Automatically Generating Sitemap.xml Files For Jekyll
Michael Levin | Monday, April 18, 2011
Why Provide A Sitemap.xml File
Sometimes, crawlers just need a little help. Who can blame them? With hundreds of millions of websites on the internet for search engines to index, no wonder they might benefit from a boost. One way to help crawlers is by providing a sitemap.xml file. Not only does this file list all of the pages on a site that you want to make sure are indexed, but it can also provide useful metadata about each of these pages such as the last modified date, change frequency, and priority. While search engines are very good at finding your pages already, the metadata can be particularly useful, as search engines aren't as good at determining the relative importance of pages and how often to check for changes.
You can find a detailed explanation of the structure of sitemap.xml files and its metadata at the sitemaps.org site.
Once you create the XML file, you can use it for many different search engines. The simplest way to notify search engines about your sitemap.xml file is to include a reference in your robots.txt file. For my site, the entry looks like this: Sitemap: http://www.kinnetica.com/sitemap.xml. Google, Yahoo, Bing, and possibly other search engines will then be able to find the sitemap file and use it to help with indexing and crawling all of your pages and posts.

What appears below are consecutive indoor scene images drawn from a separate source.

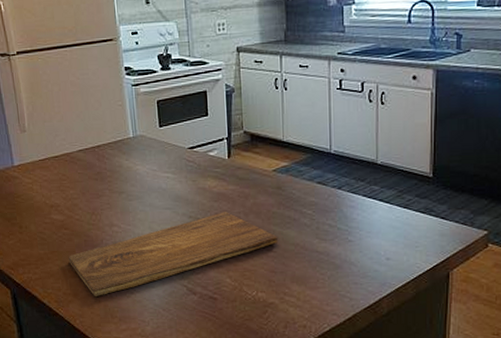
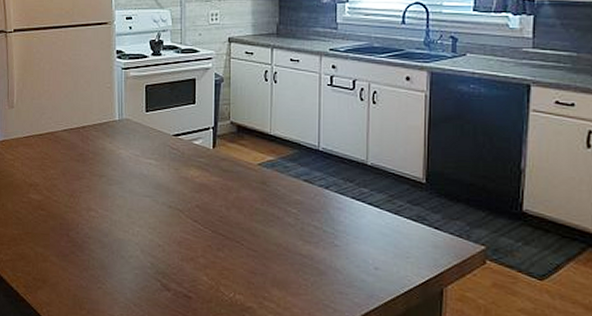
cutting board: present [68,212,277,296] -> none [41,204,259,285]

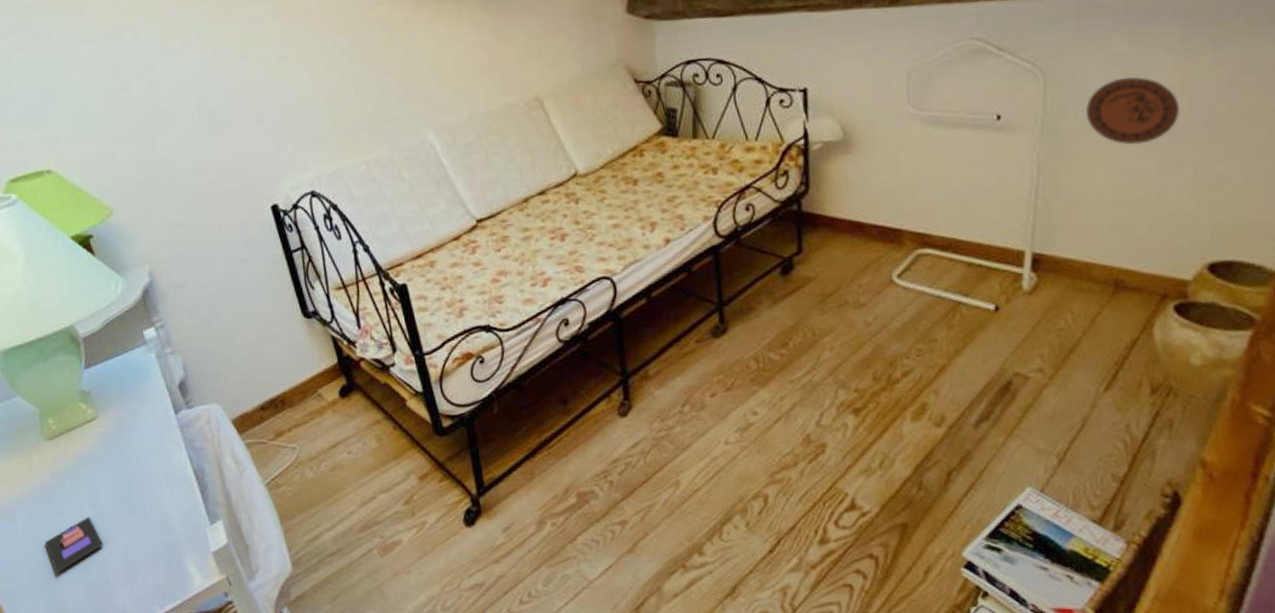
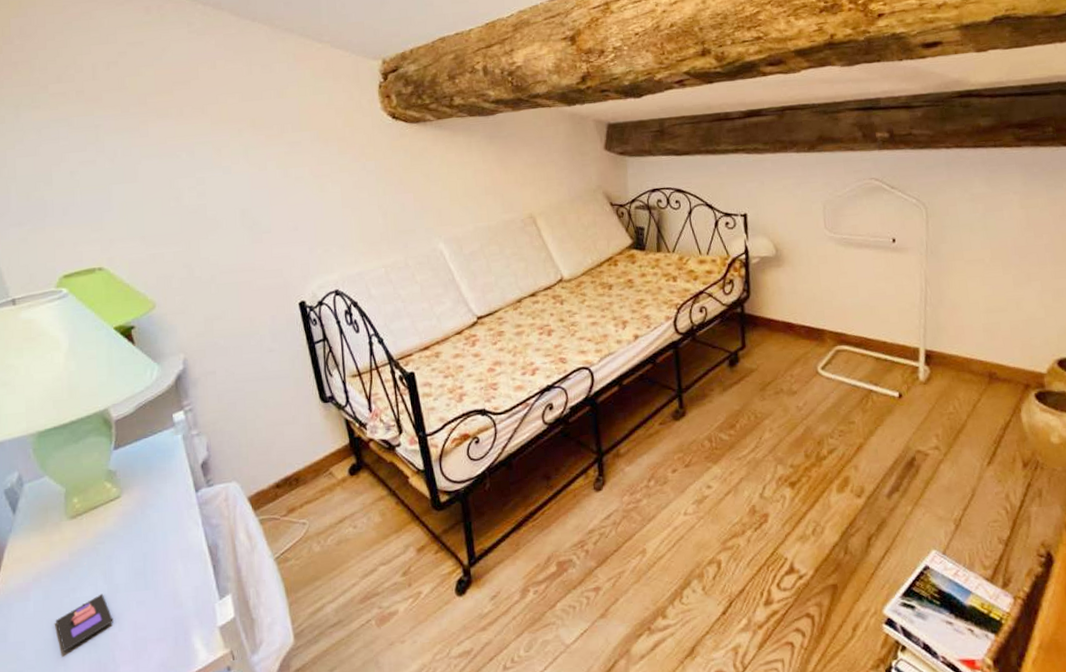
decorative plate: present [1085,76,1179,145] -> none [958,211,1027,264]

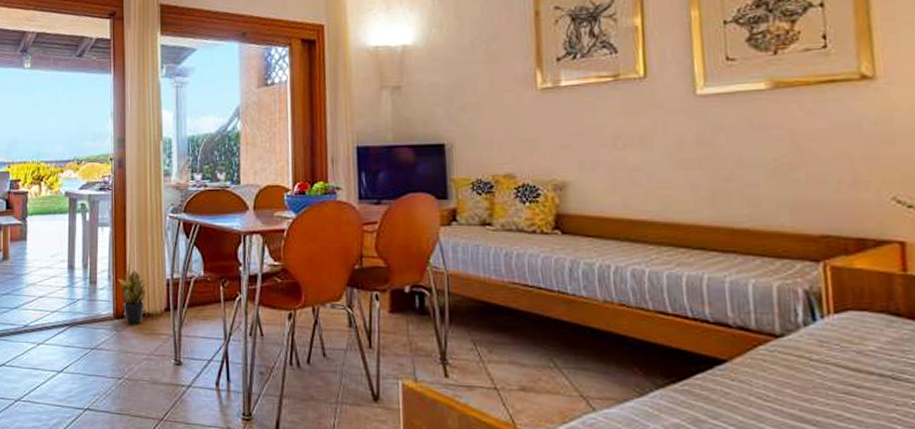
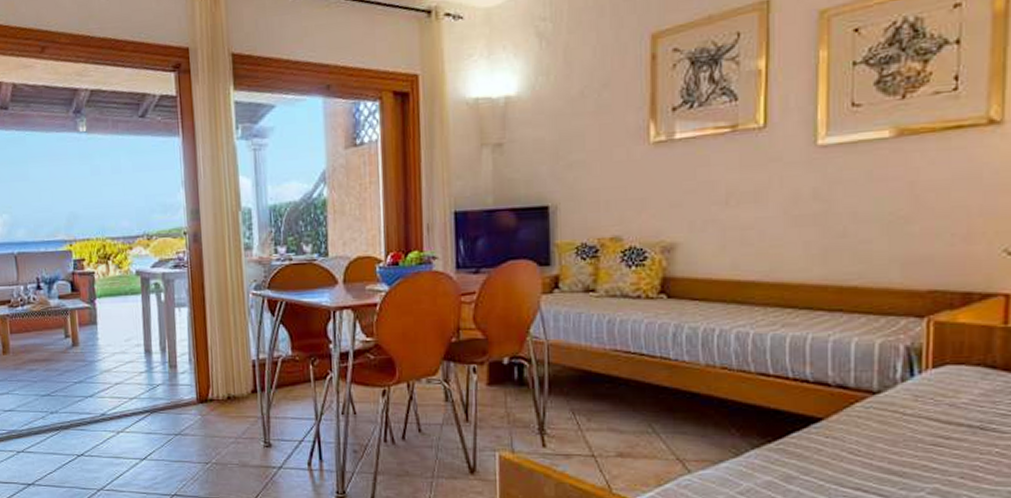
potted plant: present [118,269,149,325] -> none [199,351,233,409]

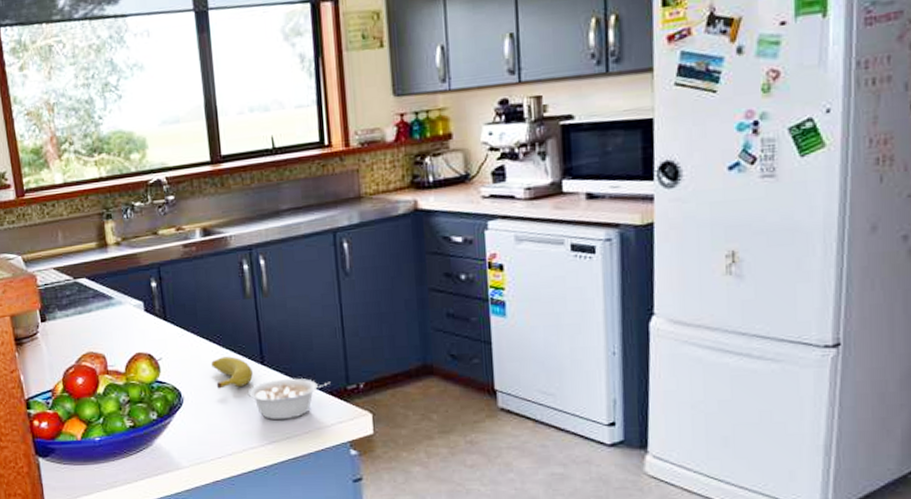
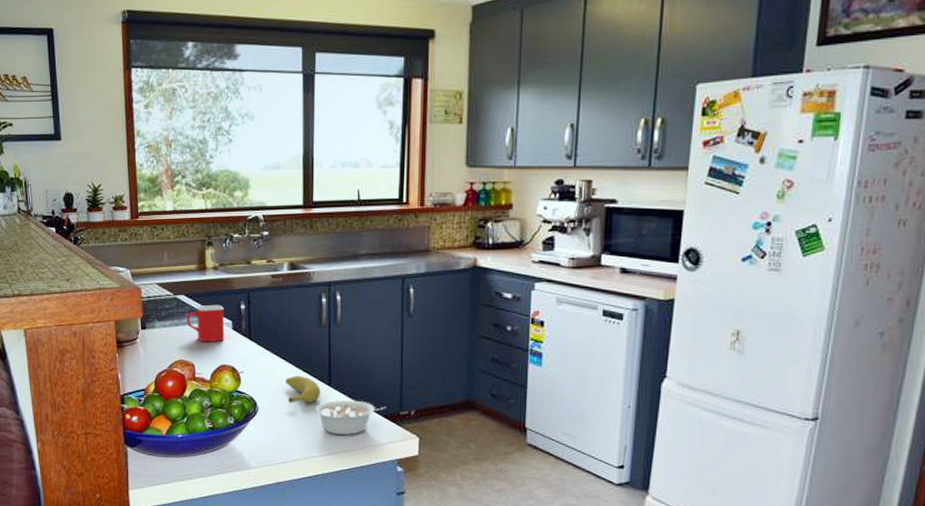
mug: none [91,284,137,330] -> present [186,304,225,343]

In addition, by signing up for their respective webmaster tools sites (Google Webmaster Tools, Yahoo Site Explorer, Bing Webmaster Tools), you can see which of the sites in your sitemap.xml have been indexed by each search engine. With Google Webmaster Tools, you can also let them know when your sitemap.xml has been updated and have them refresh their data.
Criteria For A Solution
When I started this site, I wanted to automate generating the sitemap.xml file. After reading the documentation on how to create Jekyll plugins, I decided to try to write a simple plugin that could generate this file for me.
These were my requirements:
- It should automatically be able to find all of the posts and pages on my site and provide the URLs. 
- It should be able to automatically figure out the date the page or post was last modified. This is a little tricky, since a change to a layout file could change the output of many files (or possibly all of the posts at once). I decided to take the purist approach and calculated the last modified date by the latest date of either the page or post, or any of the layouts that it uses. However, I might change my mind later and simply use the last modified date of the post. 
- It should provide a way to exclude certain pages and posts if I don't want them in my sitemap.xml file. I am currently only excluding my atom.xml file. 
- It should allow me to manually specify the change frequency and priority for any page or post. By simply providing that information in the YAML Front Matter, the plugin should be able to pick up this information and include it in the generated file. 
Give It A Try
I've completed my first version and wanted to get it out there for people to try. It's currently available for download on GitHub. I have provided instructions on how to use it in the README file.
If this seems like it might be useful for you, please give it a try and let me know what you think via email or twitter @kinnetica.
After all, it's not just the crawlers that can use a little help sometimes.